-TRAZOS
A Dino Valls le atrajeron desde un principio el poder del lenguaje y el efecto que producía el congelarlo en el tiempo, a través de la escritura. Le maravilló la infinidad de significados e imágenes que el habla o lectura eran capaces de proyectar en nuestras mentes. Sin embargo, en los albores de su creación, fue el acto mismo de escribir, el hecho físico de manchar la hoja, lo que más le interesó. Nos trasladamos a principios de los 80 y encontramos tres de sus primeros lienzos con textos: El crepúsculo (1981), Extraño juego y El broche (1982). En cada uno de los tres cuadros hay un libro abierto con letras, acompañadas de dibujos en los dos primeros. De los libros nos sorprende el acto insólito, o poco frecuente, de contener una grafía inventada. No sabemos si esas letras tienen su equivalente en nuestro alfabeto, poseyendo Valls oculta la clave que revelaría el mensaje, o si son simples trazos escritos por un hombre que, desesperado, intenta reflejar sentimientos que ninguna lengua viviente podría explicar. Si nos fijamos en los dibujos que acompañan a estas grafías, en El crepúsculo y Extraño juego, vemos insectos. Valls escribe con letras que sólo entiende él y también observa las formas de los artrópodos: refleja su naturaleza de artista, interesado por la silueta y apariencia de las cosas, desvelando a la vez el raciocinio científico de aquel que atraviesa la fachada queriendo extraer la médula. Un raciocinio ligado a su circunstancia de estudiante a punto de licenciarse en medicina y el raciocinio que todo gran artista posee. El pintor observa la naturaleza, la describe por medio de esbozos, la traduce a un idioma incomprensible que nos anticipa el nacimiento de un pintor hermético, al que le gusta proclamar verdades universales por medio de parábolas.
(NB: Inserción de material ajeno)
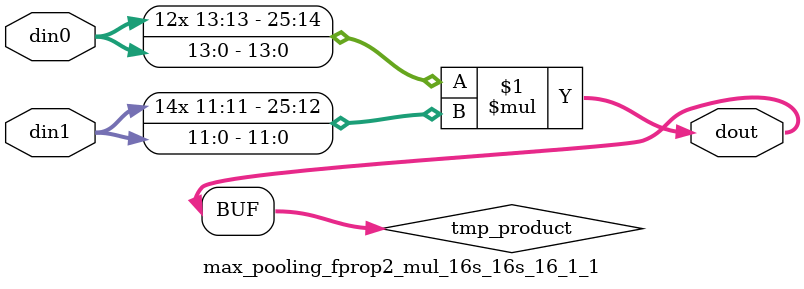
<source format=v>

`timescale 1 ns / 1 ps

 module max_pooling_fprop2_mul_16s_16s_16_1_1(din0, din1, dout);
parameter ID = 1;
parameter NUM_STAGE = 0;
parameter din0_WIDTH = 14;
parameter din1_WIDTH = 12;
parameter dout_WIDTH = 26;

input [din0_WIDTH - 1 : 0] din0; 
input [din1_WIDTH - 1 : 0] din1; 
output [dout_WIDTH - 1 : 0] dout;

wire signed [dout_WIDTH - 1 : 0] tmp_product;



























assign tmp_product = $signed(din0) * $signed(din1);








assign dout = tmp_product;





















endmodule

</source>
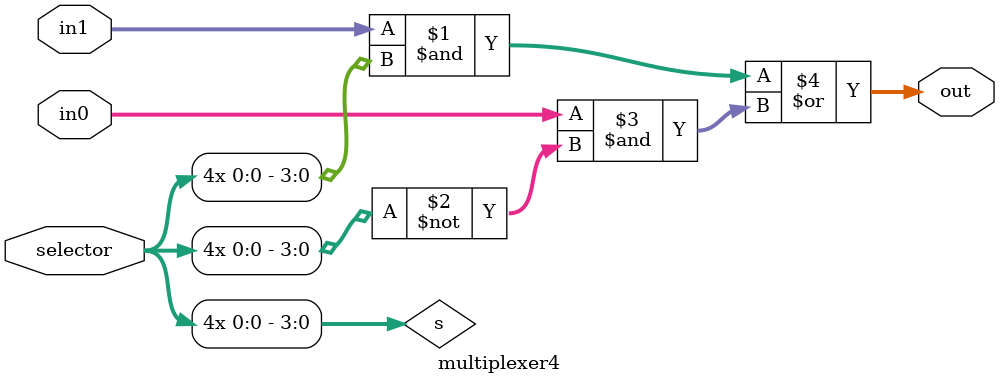
<source format=v>
module multiplexer4 (
    input [3:0] in0,
    input [3:0] in1,
    input selector,
    output [3:0] out);

    wire [3:0] s;

    assign s = {selector,selector,selector,selector};

    assign out = (in1&s) | (in0&~s);

endmodule
</source>
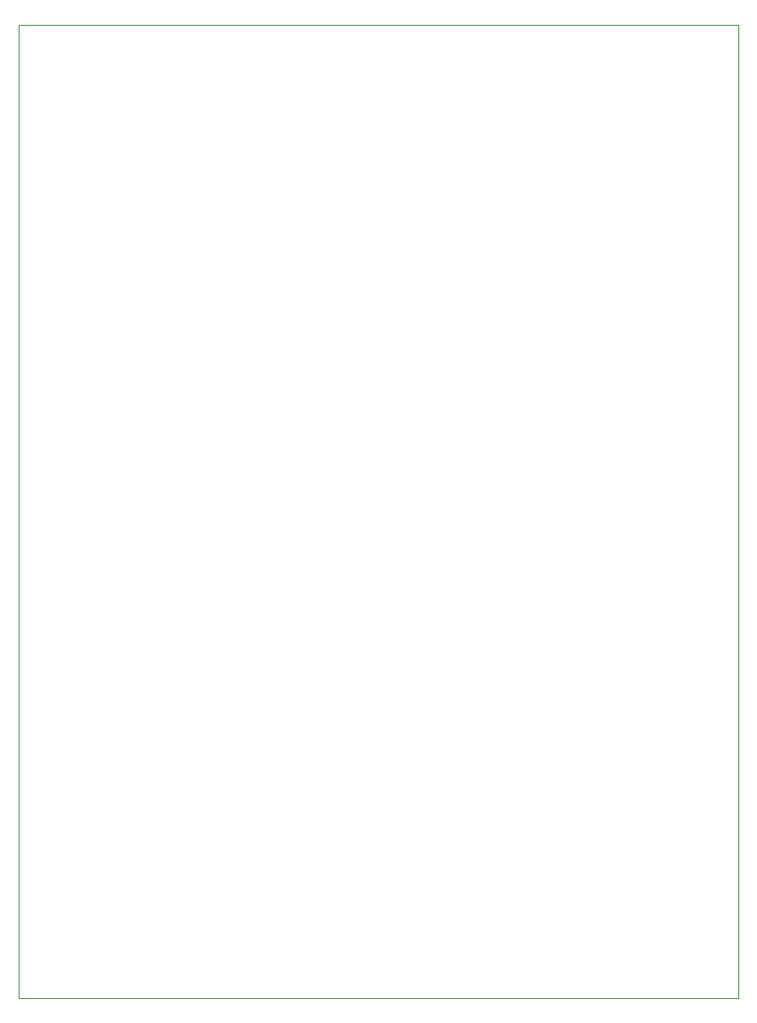
<source format=gbr>
%TF.GenerationSoftware,KiCad,Pcbnew,(6.0.0)*%
%TF.CreationDate,2022-04-22T12:33:35-07:00*%
%TF.ProjectId,Garden-Soil-MoistureSensor,47617264-656e-42d5-936f-696c2d4d6f69,rev?*%
%TF.SameCoordinates,Original*%
%TF.FileFunction,Profile,NP*%
%FSLAX46Y46*%
G04 Gerber Fmt 4.6, Leading zero omitted, Abs format (unit mm)*
G04 Created by KiCad (PCBNEW (6.0.0)) date 2022-04-22 12:33:35*
%MOMM*%
%LPD*%
G01*
G04 APERTURE LIST*
%TA.AperFunction,Profile*%
%ADD10C,0.100000*%
%TD*%
G04 APERTURE END LIST*
D10*
X114300000Y-45720000D02*
X114300000Y-138430000D01*
X182880000Y-45720000D02*
X114300000Y-45720000D01*
X114300000Y-138430000D02*
X182880000Y-138430000D01*
X182880000Y-138430000D02*
X182880000Y-45720000D01*
M02*

</source>
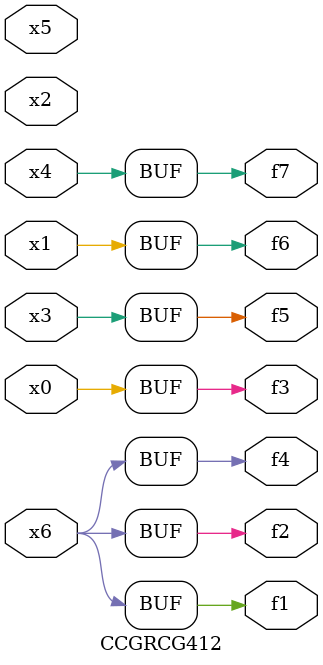
<source format=v>
module CCGRCG412(
	input x0, x1, x2, x3, x4, x5, x6,
	output f1, f2, f3, f4, f5, f6, f7
);
	assign f1 = x6;
	assign f2 = x6;
	assign f3 = x0;
	assign f4 = x6;
	assign f5 = x3;
	assign f6 = x1;
	assign f7 = x4;
endmodule

</source>
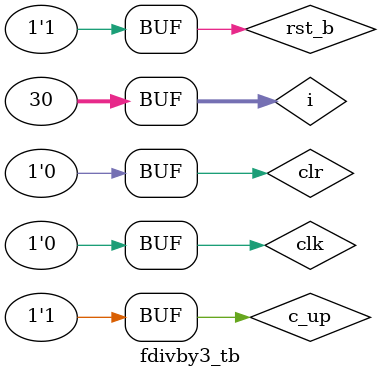
<source format=v>
module fdivby3(input clk, input rst_b, input c_up, input clr, output fdclk);
  
  localparam S0=0, S1=1, S2=2;
  
  reg [2:0] st;
  wire [2:0] st_next;
  
  assign st_next[S0]=(st[S0]&(~c_up|clr))|(st[S1]&clr)|(st[S2]&(c_up|clr));
  assign st_next[S1]=(st[S0]&(c_up&~clr))|(st[S1]&(~c_up&~clr));
  assign st_next[S2]=(st[S1]&(c_up&~clr))|(st[S2]&(~c_up&~clr));
  
  assign fdclk=st[S0];
  
  always @(posedge clk, negedge rst_b) begin
    if(!rst_b)begin
      st<=3'b001;
      //st[S0]<=1;
    end
    else st<=st_next;
  end
  
endmodule

module fdivby3_tb;
  
  reg clk,rst_b,c_up,clr;
  wire fdclk;
  
  fdivby3 dut(
    .clk(clk),
    .rst_b(rst_b),
    .c_up(c_up),
    .clr(clr),
    .fdclk(fdclk)
  );
  
  initial begin
    clk=0;
    rst_b=0;
    clr=0;
    c_up=1;
  end
  
  integer i;
  
  initial begin
    for(i=0;i<30;i=i+1) begin
      #50 clk=~clk;
    end
  end
  
  initial begin
    #25 rst_b=1;
  end
  
  initial begin
    #400 clr=1;
    #100 clr=0;
  end
  
  initial begin
    #600 c_up=0;
    #100 c_up=1;
    #400 c_up=0;
    #200 c_up=1;
  end
  
endmodule
    
</source>
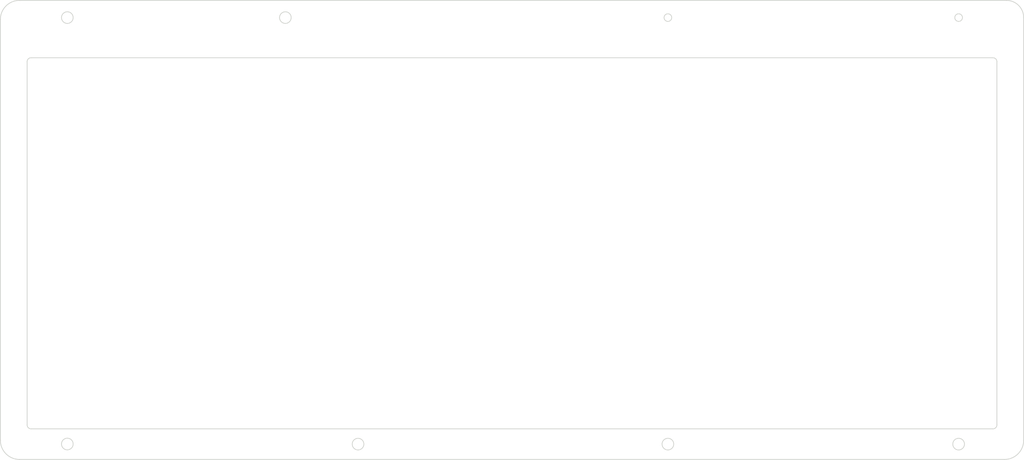
<source format=kicad_pcb>
(kicad_pcb (version 20171130) (host pcbnew 5.0.1)

  (general
    (thickness 1.6)
    (drawings 24)
    (tracks 0)
    (zones 0)
    (modules 0)
    (nets 1)
  )

  (page A3)
  (layers
    (0 F.Cu signal)
    (31 B.Cu signal)
    (32 B.Adhes user)
    (33 F.Adhes user)
    (34 B.Paste user)
    (35 F.Paste user)
    (36 B.SilkS user)
    (37 F.SilkS user)
    (38 B.Mask user)
    (39 F.Mask user)
    (40 Dwgs.User user)
    (41 Cmts.User user)
    (42 Eco1.User user)
    (43 Eco2.User user)
    (44 Edge.Cuts user)
    (45 Margin user)
    (46 B.CrtYd user)
    (47 F.CrtYd user)
    (48 B.Fab user)
    (49 F.Fab user)
  )

  (setup
    (last_trace_width 0.25)
    (trace_clearance 0.2)
    (zone_clearance 0.508)
    (zone_45_only no)
    (trace_min 0.2)
    (segment_width 0.2)
    (edge_width 0.2)
    (via_size 0.8)
    (via_drill 0.4)
    (via_min_size 0.4)
    (via_min_drill 0.3)
    (uvia_size 0.3)
    (uvia_drill 0.1)
    (uvias_allowed no)
    (uvia_min_size 0.2)
    (uvia_min_drill 0.1)
    (pcb_text_width 0.3)
    (pcb_text_size 1.5 1.5)
    (mod_edge_width 0.15)
    (mod_text_size 1 1)
    (mod_text_width 0.15)
    (pad_size 1.524 1.524)
    (pad_drill 0.762)
    (pad_to_mask_clearance 0.051)
    (solder_mask_min_width 0.25)
    (aux_axis_origin 0 0)
    (visible_elements FFFDF7FF)
    (pcbplotparams
      (layerselection 0x010fc_ffffffff)
      (usegerberextensions false)
      (usegerberattributes false)
      (usegerberadvancedattributes false)
      (creategerberjobfile false)
      (excludeedgelayer true)
      (linewidth 0.100000)
      (plotframeref false)
      (viasonmask false)
      (mode 1)
      (useauxorigin false)
      (hpglpennumber 1)
      (hpglpenspeed 20)
      (hpglpendiameter 15.000000)
      (psnegative false)
      (psa4output false)
      (plotreference true)
      (plotvalue true)
      (plotinvisibletext false)
      (padsonsilk false)
      (subtractmaskfromsilk false)
      (outputformat 1)
      (mirror false)
      (drillshape 1)
      (scaleselection 1)
      (outputdirectory "../Photos/Profiled Case/"))
  )

  (net 0 "")

  (net_class Default "This is the default net class."
    (clearance 0.2)
    (trace_width 0.25)
    (via_dia 0.8)
    (via_drill 0.4)
    (uvia_dia 0.3)
    (uvia_drill 0.1)
  )

  (gr_circle (center 325 72.5) (end 326 72.5) (layer Edge.Cuts) (width 0.2))
  (gr_circle (center 249 72.5) (end 250 72.5) (layer Edge.Cuts) (width 0.2))
  (gr_arc (start 79.5 183) (end 74.5 183) (angle -90) (layer Edge.Cuts) (width 0.2))
  (gr_arc (start 79.5 73) (end 79.5 68) (angle -90) (layer Edge.Cuts) (width 0.2))
  (gr_arc (start 337.5 72.5) (end 342 72.5) (angle -90) (layer Edge.Cuts) (width 0.2))
  (gr_arc (start 337 183) (end 337 188) (angle -90) (layer Edge.Cuts) (width 0.2))
  (gr_circle (center 92 183.973567) (end 93.3 184.773567) (layer Edge.Cuts) (width 0.2) (tstamp 5C5DE405))
  (gr_circle (center 168 184) (end 169.4 184.6) (layer Edge.Cuts) (width 0.2) (tstamp 5C5DE40B))
  (gr_circle (center 249 184) (end 250.3 184.8) (layer Edge.Cuts) (width 0.2) (tstamp 5C5DE408))
  (gr_circle (center 325 184) (end 326.3 184.8) (layer Edge.Cuts) (width 0.2) (tstamp 5C5DE40E))
  (gr_circle (center 149 72.5) (end 150.4 73.1) (layer Edge.Cuts) (width 0.2))
  (gr_circle (center 92 72.5) (end 93.3 73.3) (layer Edge.Cuts) (width 0.2))
  (gr_arc (start 334 179) (end 334 180) (angle -90) (layer Edge.Cuts) (width 0.2))
  (gr_arc (start 334 84) (end 335 84) (angle -90) (layer Edge.Cuts) (width 0.2))
  (gr_arc (start 82.5 179) (end 81.5 179) (angle -90) (layer Edge.Cuts) (width 0.2))
  (gr_arc (start 82.5 84) (end 82.5 83) (angle -90) (layer Edge.Cuts) (width 0.2))
  (gr_line (start 334 83) (end 82.5 83) (layer Edge.Cuts) (width 0.2))
  (gr_line (start 335 179) (end 335 84) (layer Edge.Cuts) (width 0.2))
  (gr_line (start 82.5 180) (end 334 180) (layer Edge.Cuts) (width 0.2))
  (gr_line (start 81.5 84) (end 81.5 179) (layer Edge.Cuts) (width 0.2))
  (gr_line (start 342 72.5) (end 342 183) (layer Edge.Cuts) (width 0.2))
  (gr_line (start 74.5 183) (end 74.5 73) (layer Edge.Cuts) (width 0.2) (tstamp 5C464E26))
  (gr_line (start 337 188) (end 79.5 188) (layer Edge.Cuts) (width 0.2))
  (gr_line (start 79.5 68) (end 337.5 68) (layer Edge.Cuts) (width 0.2))

)

</source>
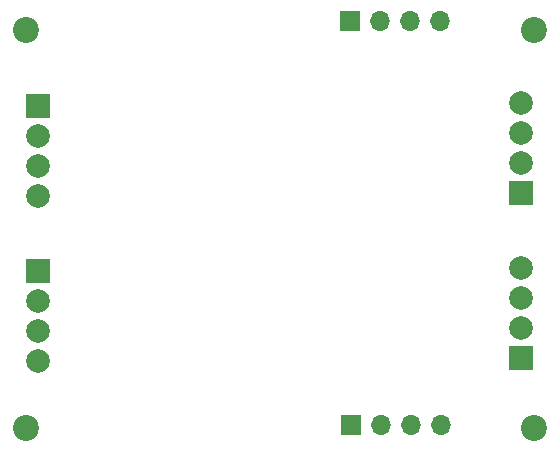
<source format=gbs>
%TF.GenerationSoftware,KiCad,Pcbnew,8.0.3-8.0.3-0~ubuntu22.04.1*%
%TF.CreationDate,2024-06-18T13:07:19+03:00*%
%TF.ProjectId,DoserDriver,446f7365-7244-4726-9976-65722e6b6963,rev?*%
%TF.SameCoordinates,Original*%
%TF.FileFunction,Soldermask,Bot*%
%TF.FilePolarity,Negative*%
%FSLAX46Y46*%
G04 Gerber Fmt 4.6, Leading zero omitted, Abs format (unit mm)*
G04 Created by KiCad (PCBNEW 8.0.3-8.0.3-0~ubuntu22.04.1) date 2024-06-18 13:07:19*
%MOMM*%
%LPD*%
G01*
G04 APERTURE LIST*
%ADD10R,2.000000X2.000000*%
%ADD11C,2.000000*%
%ADD12C,2.200000*%
%ADD13R,1.700000X1.700000*%
%ADD14O,1.700000X1.700000*%
G04 APERTURE END LIST*
D10*
X93850000Y-47810000D03*
D11*
X93850000Y-45270000D03*
X93850000Y-42730000D03*
X93850000Y-40190000D03*
D10*
X93850000Y-61790000D03*
D11*
X93850000Y-59250000D03*
X93850000Y-56710000D03*
X93850000Y-54170000D03*
D12*
X95000000Y-67750000D03*
X95000000Y-34000000D03*
D10*
X53000000Y-54460000D03*
D11*
X53000000Y-57000000D03*
X53000000Y-59540000D03*
X53000000Y-62080000D03*
D12*
X52000000Y-67750000D03*
D13*
X79450000Y-67500000D03*
D14*
X81990000Y-67500000D03*
X84530000Y-67500000D03*
X87070000Y-67500000D03*
D10*
X53000000Y-40440000D03*
D11*
X53000000Y-42980000D03*
X53000000Y-45520000D03*
X53000000Y-48060000D03*
D12*
X52000000Y-34000000D03*
D13*
X79420000Y-33250000D03*
D14*
X81960000Y-33250000D03*
X84500000Y-33250000D03*
X87040000Y-33250000D03*
M02*

</source>
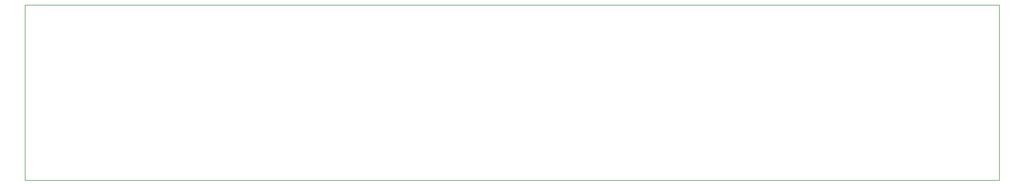
<source format=gm1>
G04*
G04 #@! TF.GenerationSoftware,Altium Limited,Altium Designer,20.2.3 (150)*
G04*
G04 Layer_Color=14934224*
%FSLAX25Y25*%
%MOIN*%
G70*
G04*
G04 #@! TF.SameCoordinates,3BBCC810-EA08-4C21-AED5-1319FEB89D9C*
G04*
G04*
G04 #@! TF.FilePolarity,Positive*
G04*
G01*
G75*
%ADD10C,0.00492*%
D10*
X0Y0D02*
Y108000D01*
Y0D02*
X600500D01*
Y108000D01*
X0D02*
X600500D01*
M02*

</source>
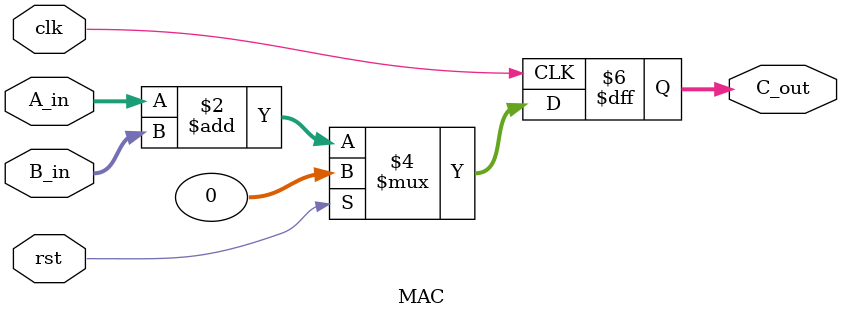
<source format=sv>


module MAC 
#(
    parameter DATA_WIDTH = 32
)
    
(
    input logic clk, rst,
    input logic [DATA_WIDTH - 1:0] A_in, B_in,

    output logic [DATA_WIDTH - 1:0] C_out
);

always_ff @(posedge clk) begin
    if (rst) C_out <= 'b0;
    else C_out <= A_in + B_in;
end

    
endmodule

</source>
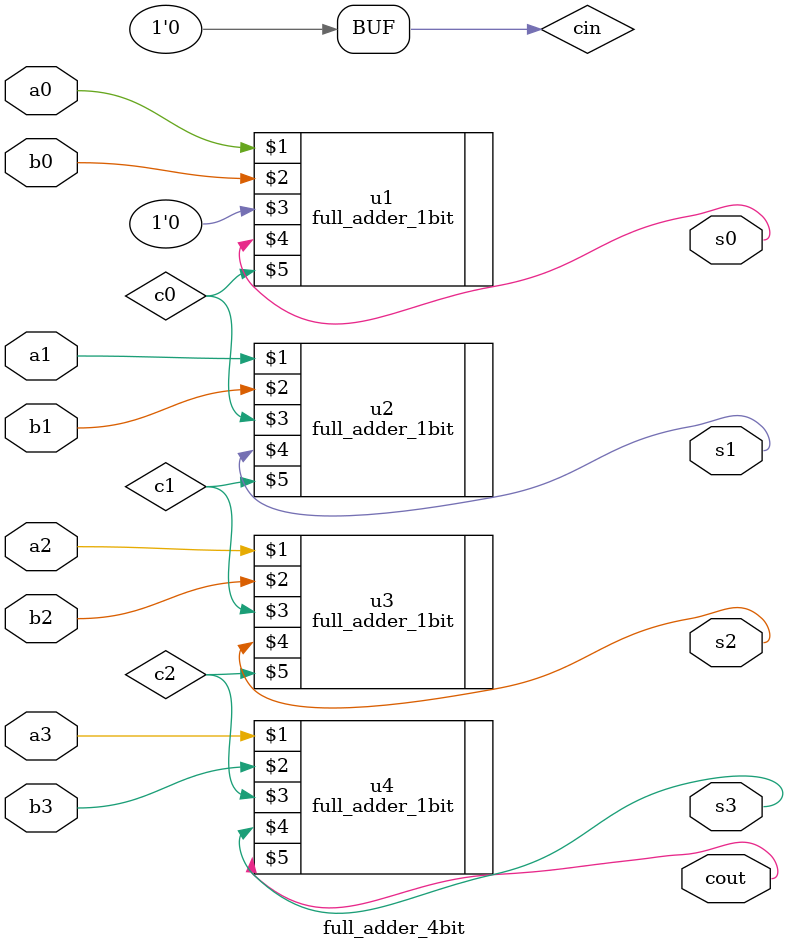
<source format=v>
`timescale 1ns / 1ps


module full_adder_4bit(
input a0, a1, a2, a3, b0, b1, b2, b3,
output s0, s1, s2, s3, cout
);

wire c0, c1, c2;
assign cin = 0;

full_adder_1bit u1(a0, b0, cin, s0, c0);
full_adder_1bit u2(a1, b1, c0, s1, c1);
full_adder_1bit u3(a2, b2, c1, s2, c2);
full_adder_1bit u4(a3, b3, c2, s3, cout);

endmodule

</source>
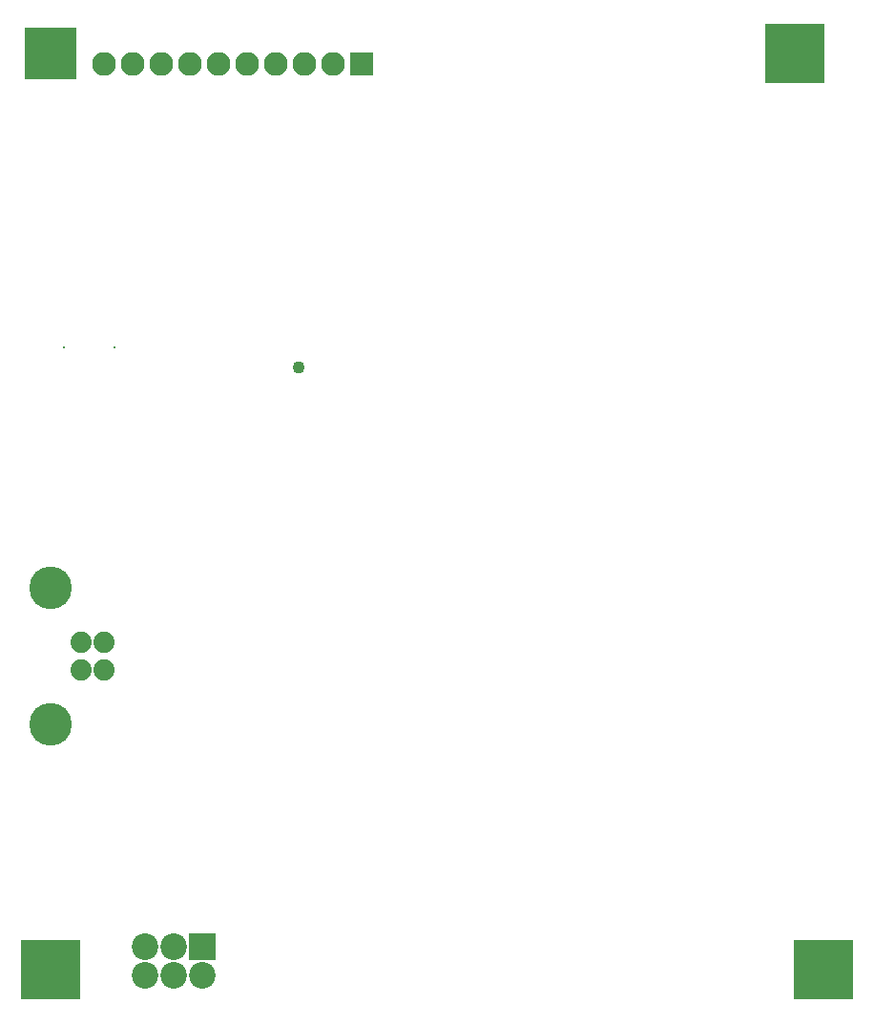
<source format=gbs>
G04 Layer_Color=16711935*
%FSAX24Y24*%
%MOIN*%
G70*
G01*
G75*
%ADD74C,0.0742*%
%ADD75C,0.1490*%
%ADD76C,0.0830*%
%ADD77R,0.0830X0.0830*%
%ADD78R,0.0080X0.0080*%
%ADD79C,0.0930*%
%ADD80R,0.0930X0.0930*%
%ADD81R,0.1830X0.1830*%
%ADD82R,0.2080X0.2080*%
%ADD83C,0.0430*%
D74*
X012567Y021969D02*
D03*
Y022953D02*
D03*
X013354D02*
D03*
Y021969D02*
D03*
D75*
X011500Y024831D02*
D03*
Y020091D02*
D03*
D76*
X013350Y043150D02*
D03*
X014350D02*
D03*
X015350D02*
D03*
X016350D02*
D03*
X017350D02*
D03*
X018350D02*
D03*
X019350D02*
D03*
X020350D02*
D03*
X021350D02*
D03*
D77*
X022350D02*
D03*
D78*
X011968Y033228D02*
D03*
X013740D02*
D03*
D79*
X014800Y011300D02*
D03*
Y012300D02*
D03*
X015800Y011300D02*
D03*
Y012300D02*
D03*
X016800Y011300D02*
D03*
D80*
Y012300D02*
D03*
D81*
X011500Y043500D02*
D03*
D82*
X037500D02*
D03*
X038500Y011500D02*
D03*
X011500D02*
D03*
D83*
X020150Y032550D02*
D03*
M02*

</source>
Estudia los insectos, como lo hiciera el científico autodidacta holandés Anton van Leeuwenhoek, queriendo desmenuzar a esos pequeños atisbos de vida, esperando descubrir la estructura de un hálito, el valor exacto de cada ser. Finalmente, El broche será el último cuadro que albergue esta proeza de engendrar nuevos caracteres que simbolicen un nuevo idioma. Entendió que el lenguaje universal se manifestaba en las propias imágenes que él pintaba y quiso, a partir de ahí, extraer fragmentos del habla y la literatura muy concretos, voces clásicas que reforzasen el mensaje preciso que él nos quería transmitir.

Sabemos que le interesa la escritura, también por la riqueza de las líneas y colores, la caligrafía, y por lo que significa un movimiento firme de esa mano que entinta los papiros de la eternidad. Valls es un enamorado de las miniaturas románico-góticas, de los manuscritos y respectivas ilustraciones. Le fascina la labor del artesano: tan delicada, minuciosa y matemática como la cirugía. Se decide a leer e investigar los tratados y discursos de los escribas medievales, quienes le enseñan a tejer el intelecto sobre vitelas. Llegará así a reflejar este aprendizaje en obras como La visión del miniador de bestiarios (1984); un lienzo que detiene la milésima de segundo en la que el amanuense recibe una visión. Como siempre, es tanto lo que se ve como lo que se oculta en sus cuadros. Retenemos el gesto de la cara del anciano, vemos letras sobre el pergamino que está escribiendo, aunque es un documento ilegible, algo borroso o distorsionado. Las bestias que lo rodean son revelaciones mismas, ya para nosotros: son creación e imaginación en estado puro, encarnaciones vivas de los animales reales o fantásticos pintados en los bestiarios medievales. Sin embargo, no deja de intrigarnos lo que está viendo el miniador, lo que estalla en el horizonte, aquello que sólo podemos imaginar, o ni siquiera eso, intuir que es pura divinidad revelada ante sus ojos.